Of course, the trouble started even before oil hit bottom.
The oil-rich country relies heavily on crude export revenues to balance its budget and fund the social programs enacted by its last president, Hugo Chavez. Since oil began its slide, current President Nicolas Maduro has had his work cut out for him.
With oil still floating near just $50, Venezuela is finding it hard to stay calm.
Inflation has gone through the roof, making even the most mundane household products into prized commodities. Public subsidies have already been cut to the quick, and riots are all but inevitable.
The country has had to take on even more debt to keep the situation from escalating past the point of no return, and we’ve seen that this isn’t going too well as it defaulted on its first loan earlier this year.

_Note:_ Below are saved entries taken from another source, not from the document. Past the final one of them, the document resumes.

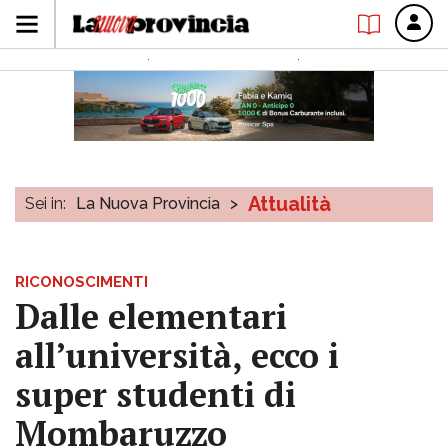
Attualità
Sei in:
La Nuova Provincia
>
RICONOSCIMENTI
Dalle elementari
all’università, ecco i
super studenti di
Mombaruzzo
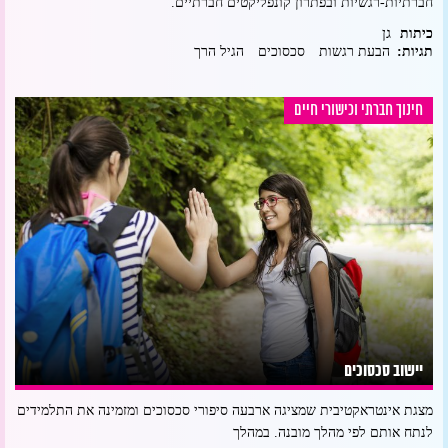
חברתיות-רגשיות ובפתרון קונפליקטים חברתיים.
גן
כיתות
תגיות:
הבעת רגשות
סכסוכים
הגיל הרך
חינוך חברתי וכישורי חיים
יישוב סכסוכים
מצגת אינטראקטיבית שמציגה ארבעה סיפורי סכסוכים ומזמינה את התלמידים
לנתח אותם לפי מהלך מובנה. במהלך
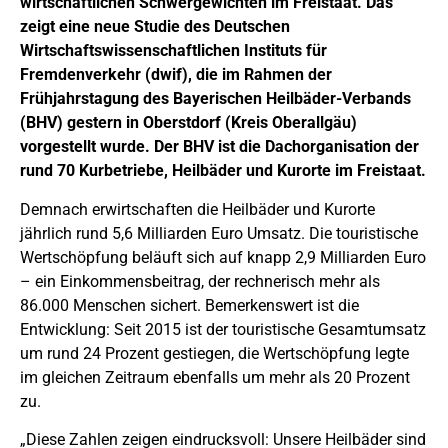
wirtschaftlichen Schwergewichten im Freistaat.
Das
zeigt eine neue Studie des Deutschen
Wirtschaftswissenschaftlichen Instituts für
Fremdenverkehr (dwif), die im Rahmen der
Frühjahrstagung des Bayerischen Heilbäder-Verbands
(BHV) gestern in Oberstdorf (Kreis Oberallgäu)
vorgestellt wurde. Der BHV ist die Dachorganisation der
rund 70 Kurbetriebe, Heilbäder und Kurorte im Freistaat.
Demnach erwirtschaften die Heilbäder und Kurorte
jährlich rund 5,6 Milliarden Euro Umsatz. Die touristische
Wertschöpfung beläuft sich auf knapp 2,9 Milliarden Euro
– ein Einkommensbeitrag, der rechnerisch mehr als
86.000 Menschen sichert. Bemerkenswert ist die
Entwicklung: Seit 2015 ist der touristische Gesamtumsatz
um rund 24 Prozent gestiegen, die Wertschöpfung legte
im gleichen Zeitraum ebenfalls um mehr als 20 Prozent
zu.
„Diese Zahlen zeigen eindrucksvoll: Unsere Heilbäder sind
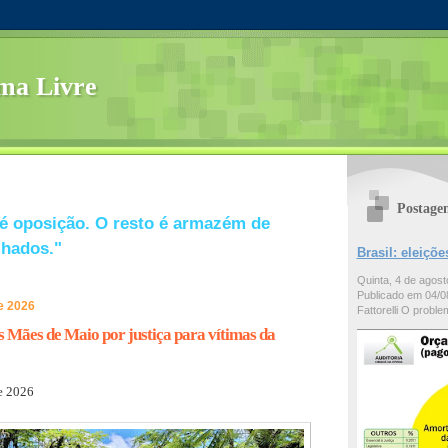
ma Livre
Postage
é oposição. O resto é armazém de
lhados."
Brasil: eleiç
Quinta, 4 de agos
Publicado em 04/08
e 2026
Fattorelli O problem
as Mães de Maio por justiça para vítimas da
e 2026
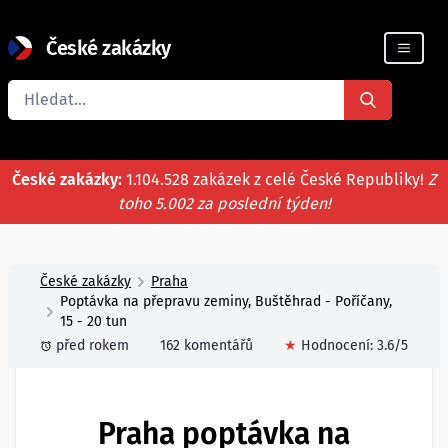
České zakázky
Registrace firmy
České zakázky:
1.104.528 zakázek z celé České Republiky!
Z
toho 5.002 za poslední týden!
České zakázky
Praha
Poptávka na přepravu zeminy, Buštěhrad - Poříčany,
15 - 20 tun
před rokem
162 komentářů
★
Hodnocení:
3.6
/5
Praha poptávka na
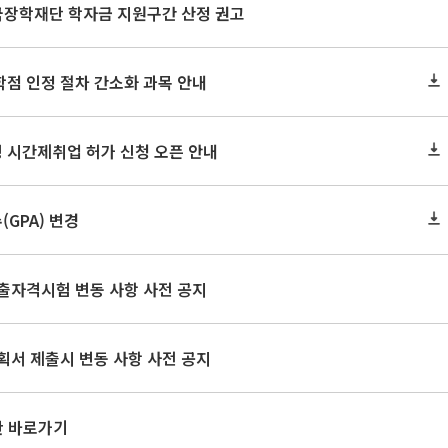
한국장학재단 학자금 지원구간 산정 권고
학점 인정 절차 간소화 과목 안내
 시간제취업 허가 신청 오픈 안내
GPA) 변경
출자격시험 변동 사항 사전 공지
획서 제출시 변동 사항 사전 공지
판 바로가기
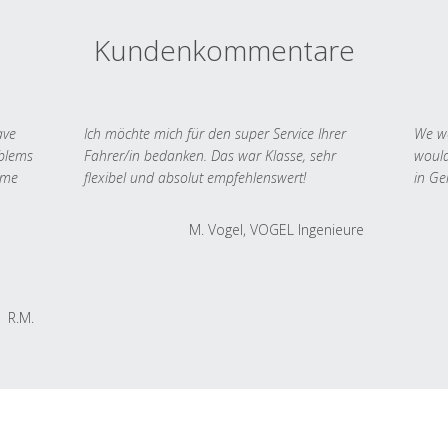
Kundenkommentare
ave
Ich möchte mich für den super Service Ihrer
We we
oblems
Fahrer/in bedanken. Das war Klasse, sehr
would
 me
flexibel und absolut empfehlenswert!
in Ge
M. Vogel, VOGEL Ingenieure
R.M.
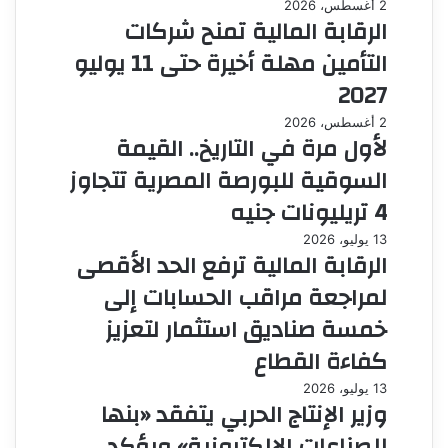
2 أغسطس، 2026
الرقابة المالية تمنح شركات
التأمين مهلة أخيرة حتى 11 يوليو
2027
2 أغسطس، 2026
لأول مرة في التاريخ.. القيمة
السوقية للبورصة المصرية تتجاوز
4 تريليونات جنيه
13 يوليو، 2026
الرقابة المالية ترفع الحد الأقصى
لمراجعة مراقب الحسابات إلى
خمسة صناديق استثمار لتعزيز
كفاءة القطاع
13 يوليو، 2026
وزير الإنتاج الحربي يتفقد «بنها
للصناعات الإلكترونية» ويؤكد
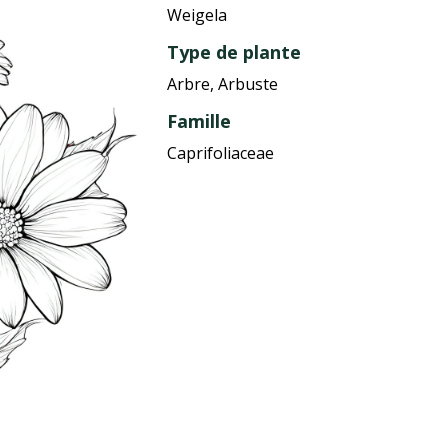
Weigela
Type de plante
Arbre, Arbuste
Famille
Caprifoliaceae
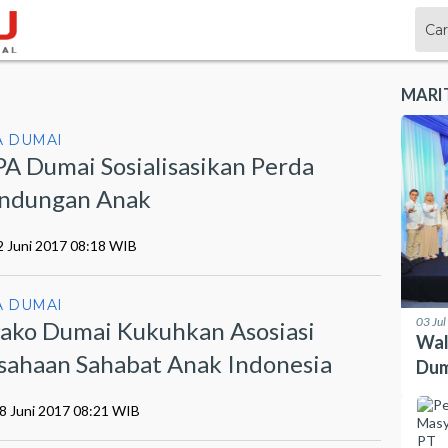
MARI
 DUMAI
A Dumai Sosialisasikan Perda
indungan Anak
2 Juni 2017 08:18 WIB
 DUMAI
03 Ju
ko Dumai Kukuhkan Asosiasi
Wal
sahaan Sahabat Anak Indonesia
Dum
08 Juni 2017 08:21 WIB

Now, instead of promising money it doesn’t have, Venezuela is paying its debts to countries like China and Russia with the only thing it’s got left in abundance: oil.
Russian Rosneft has been taking shipments of around 250,000 barrels of oil per day as payment on old loans. That’s nearly 14% of all of Venezuela’s exports.
As you can probably guess, this is a dangerous game to be playing.
Every barrel of oil Venezuela uses to pay back debts is a barrel of oil it’s not selling on the open market. This means even less money coming into the country, which is already losing billions on low-priced crude.
The issue only gets worse when you take into account the type of oil Venezuela produces.
Even though it’s got the largest oil reserves in the world, it’s all heavy crude which has to go through some intense refining before it can be used. This makes it even less attractive to buyers, and is an issue much of OPEC shares.
Still, Russia has been negotiating trades of credit for Venezuelan oil acreage.
Russia already owns as much as 40% of five major Venezuelan oil projects, and is now being offered a major share of nine more.
This is just an extreme example of the sort of situation all of OPEC finds itself in.
After decades of dominating the oil space, the group is struggling to cope with low prices and more competition out of the U.S. and elsewhere.